----- Records for this task

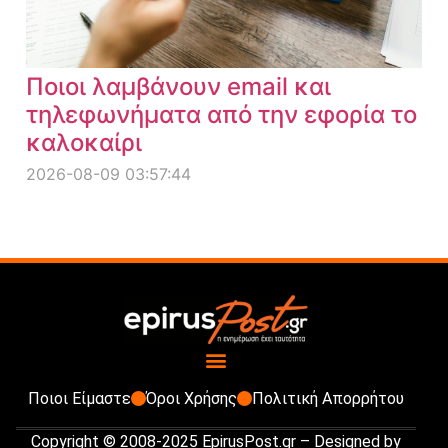
Ποιοι λαμβάνουν email και
τηλεφωνήματα από την εφορία το
καλοκαίρι
2026-08-09 03:57:44
Ποιοι Είμαστε
Όροι Χρήσης
Πολιτική Απορρήτου
Copyright © 2008-2025 EpirusPost.gr – Designed by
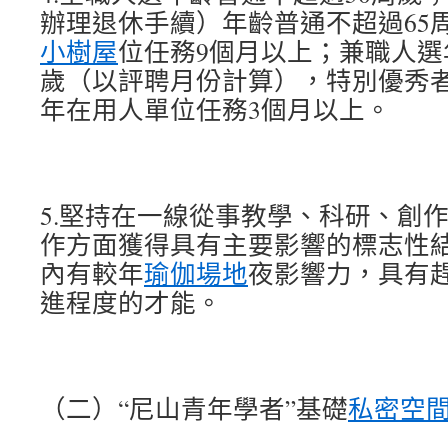
辦理退休手續）年齡普通不超過65
小樹屋
位任務9個月以上；兼職人選
歲（以評聘月份計算），特別優秀
年在用人單位任務3個月以上。
5.堅持在一線從事教學、科研、創
作方面獲得具有主要影響的標志性
內有較年
瑜伽場地
夜影響力，具有
進程度的才能。
（二）“尼山青年學者”基礎
私密空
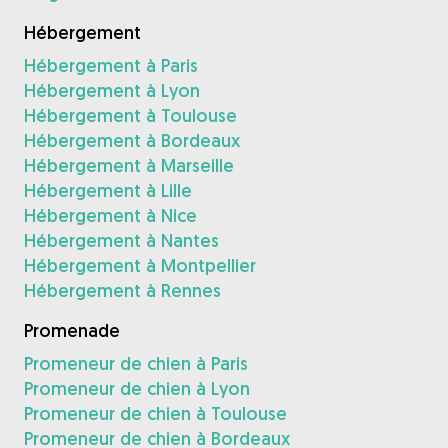
Hébergement
Hébergement à Paris
Hébergement à Lyon
Hébergement à Toulouse
Hébergement à Bordeaux
Hébergement à Marseille
Hébergement à Lille
Hébergement à Nice
Hébergement à Nantes
Hébergement à Montpellier
Hébergement à Rennes
Promenade
Promeneur de chien à Paris
Promeneur de chien à Lyon
Promeneur de chien à Toulouse
Promeneur de chien à Bordeaux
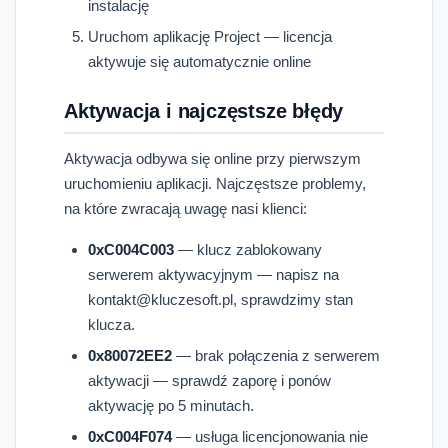
instalację
Uruchom aplikację Project — licencja
aktywuje się automatycznie online
Aktywacja i najczęstsze błędy
Aktywacja odbywa się online przy pierwszym
uruchomieniu aplikacji. Najczęstsze problemy,
na które zwracają uwagę nasi klienci:
0xC004C003
— klucz zablokowany
serwerem aktywacyjnym — napisz na
kontakt@kluczesoft.pl, sprawdzimy stan
klucza.
0x80072EE2
— brak połączenia z serwerem
aktywacji — sprawdź zaporę i ponów
aktywację po 5 minutach.
0xC004F074
— usługa licencjonowania nie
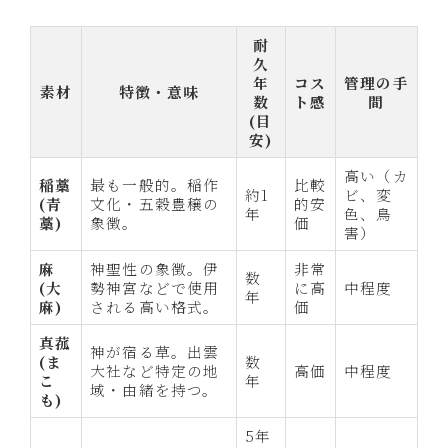
耐
久
年
コス
管理の手
素材
特徴・意味
数
ト感
間
(目
安)
高い（カ
稲藁
最も一般的。稲作
比較
約1
ビ、変
(青
文化・五穀豊穣の
的安
年
色、鳥
藁)
象徴。
価
害）
麻
神聖性の象徴。伊
非常
数
(大
勢神宮などで使用
に高
中程度
年
麻)
される高い格式。
価
真菰
神が宿る草。出雲
(ま
数
大社など特定の地
高価
中程度
こ
年
域・由緒を持つ。
も)
5年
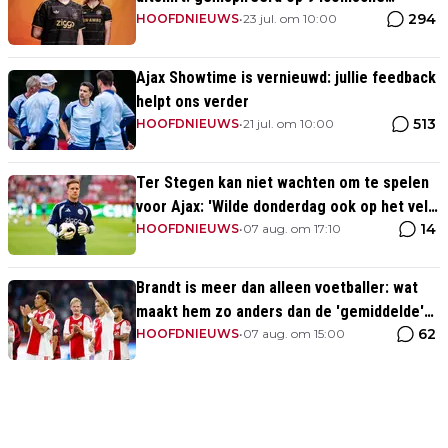
294
momenten uit clubhistorie
HOOFDNIEUWS
•
23 jul. om 10:00
Ajax Showtime is vernieuwd: jullie feedback
helpt ons verder
513
HOOFDNIEUWS
•
21 jul. om 10:00
Ter Stegen kan niet wachten om te spelen
voor Ajax: 'Wilde donderdag ook op het veld
14
staan'
HOOFDNIEUWS
•
07 aug. om 17:10
Brandt is meer dan alleen voetballer: wat
maakt hem zo anders dan de 'gemiddelde'
62
voetballer?
HOOFDNIEUWS
•
07 aug. om 15:00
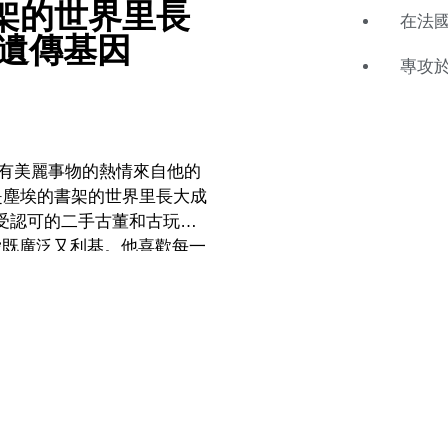
架的世界里長
在法
的遺傳基因
專攻
所有美麗事物的熱情來自他的
是塵埃的書架的世界里長大成
喜愛既廣泛又利基。他喜歡每一
故事。 Clément的專業
居所。他迫不及待地希望了解
的地方，並幫助找到合適的這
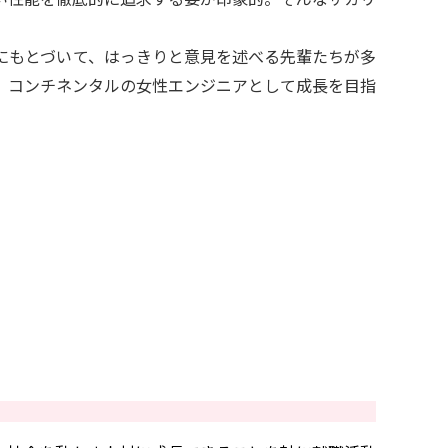
にもとづいて、はっきりと意見を述べる先輩たちが多
、コンチネンタルの女性エンジニアとして成長を目指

----------

## Task item
Task for the records above: copy every line in which the word "Ποιοι" occurs.

## Result of this exercise
Ποιοι λαμβάνουν email και
Ποιοι Είμαστε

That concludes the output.